A deeper layer of חסד appears when a person refuses to turn another Jew’s vulnerability into material for conversation. Kindness here is not dramatic generosity but disciplined refusal to exploit access, knowledge, or grievance at someone else’s expense.

Thought – מַחֲשָׁבָה

The mitzvah engages מחשבה because harmful speech is usually born before it is spoken. One first interprets, frames, edits, and relives an event inwardly; only then does it travel outward. Guarding against רכילות therefore requires a more governed inner life, not only a more controlled tongue.

Justice – צֶדֶק

There is a quiet demand of צדק within this prohibition. Gossip often presents a partial truth as though it were the whole truth, or relocates information into a setting where it cannot be fairly received. The mitzvah trains a person away from that distortion and toward a more just handling of another human being’s reality.

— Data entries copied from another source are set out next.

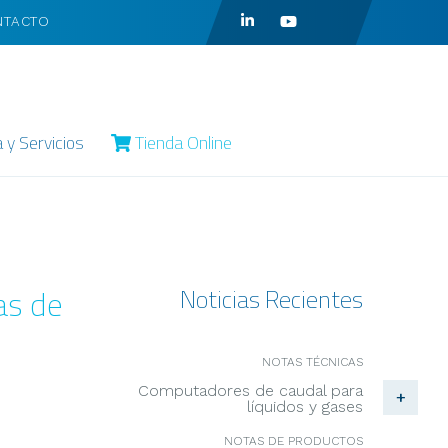
NTACTO
a y Servicios
Tienda Online
as de
Noticias Recientes
NOTAS TÉCNICAS
Computadores de caudal para
+
líquidos y gases
NOTAS DE PRODUCTOS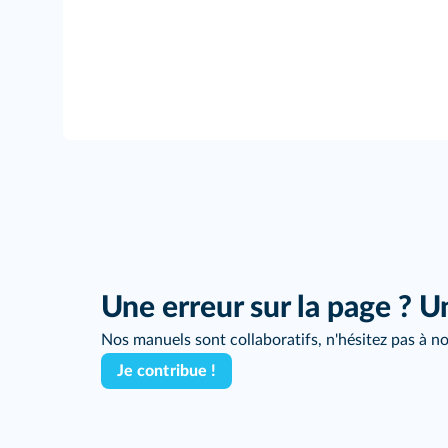
Une erreur sur la page ? U
Nos manuels sont collaboratifs, n'hésitez pas à no
Je contribue !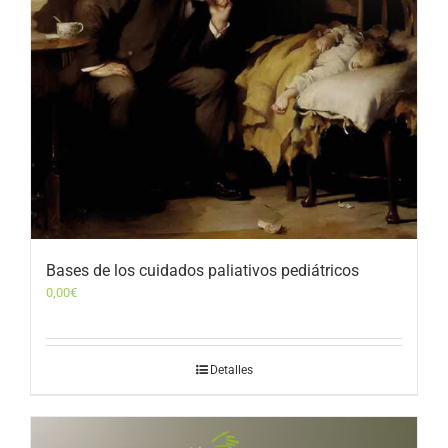
Bases de los cuidados paliativos pediátricos
0,00
€
Detalles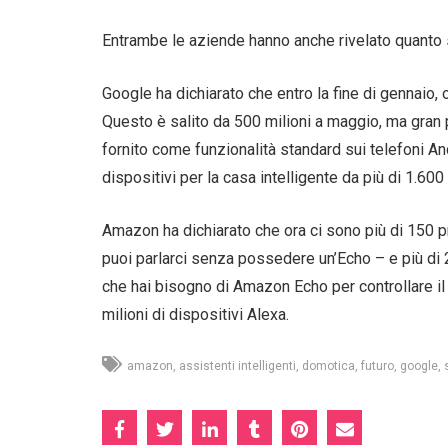
Entrambe le aziende hanno anche rivelato quanto s
Google ha dichiarato che entro la fine di gennaio, 
Questo è salito da 500 milioni a maggio, ma gran p
fornito come funzionalità standard sui telefoni An
dispositivi per la casa intelligente da più di 1.600
Amazon ha dichiarato che ora ci sono più di 150 pr
puoi parlarci senza possedere un’Echo – e più di 2
che hai bisogno di Amazon Echo per controllare il
milioni di dispositivi Alexa.
amazon
assistenti intelligenti
domotica
futuro
google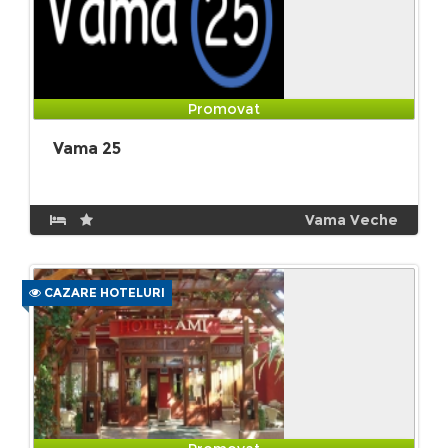
Promovat
Vama 25
Vama Veche
CAZARE HOTELURI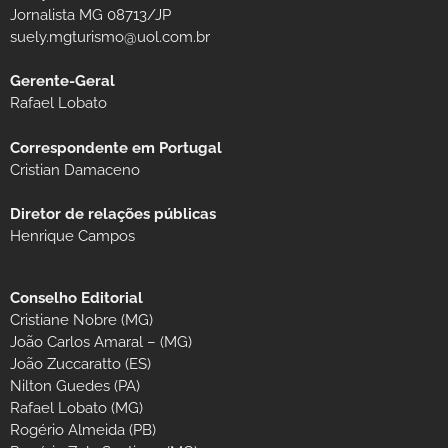
Jornalista MG 08713/JP
suely.mgturismo@uol.com.br
Gerente-Geral
Rafael Lobato
Correspondente em Portugal
Cristian Damaceno
Diretor de relações públicas
Henrique Campos
Conselho Editorial
Cristiane Nobre (MG)
João Carlos Amaral – (MG)
João Zuccaratto (ES)
Nilton Guedes (PA)
Rafael Lobato (MG)
Rogério Almeida (PB)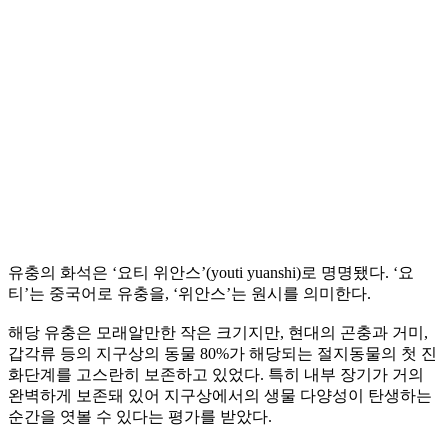
유충의 화석은 ‘요티 위안스’(youti yuanshi)로 명명됐다. ‘요
티’는 중국어로 유충을, ‘위안스’는 원시를 의미한다.
해당 유충은 모래알만한 작은 크기지만, 현대의 곤충과 거미,
갑각류 등의 지구상의 동물 80%가 해당되는 절지동물의 첫 진
화단계를 고스란히 보존하고 있었다. 특히 내부 장기가 거의
완벽하게 보존돼 있어 지구상에서의 생물 다양성이 탄생하는
순간을 엿볼 수 있다는 평가를 받았다.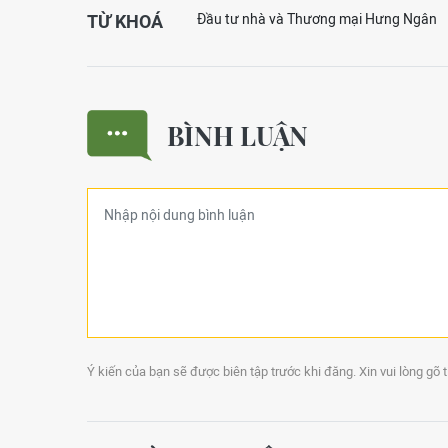
TỪ KHOÁ
Đầu tư nhà và Thương mại Hưng Ngân
BÌNH LUẬN
Ý kiến của bạn sẽ được biên tập trước khi đăng. Xin vui lòng gõ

Reverence – יִרְאַת שָׁמַיִם

Yiras Shamayim enters here because a person restrains gossip precisely when he knows that Heaven judges speech even when society excuses it. The prohibition educates conscience to remain active in moments that feel casual, private, and socially unimportant.

Holiness – קְדֻשָּׁה

Its location in Kedoshim teaches that קדושה includes the sanctification of social space. Holiness is not only achieved through ritual precision or private elevation. It also depends on whether human speech makes a camp fit for the Shechinah or unfit for trust.

Humility - עֲנָוָה

ענוה is strengthened when a person no longer assumes he has the right to carry, interpret, and redistribute every piece of human information that passes before him. Tale-bearing usually rests on an inflated sense of one’s entitlement to speak. Humility places a boundary there.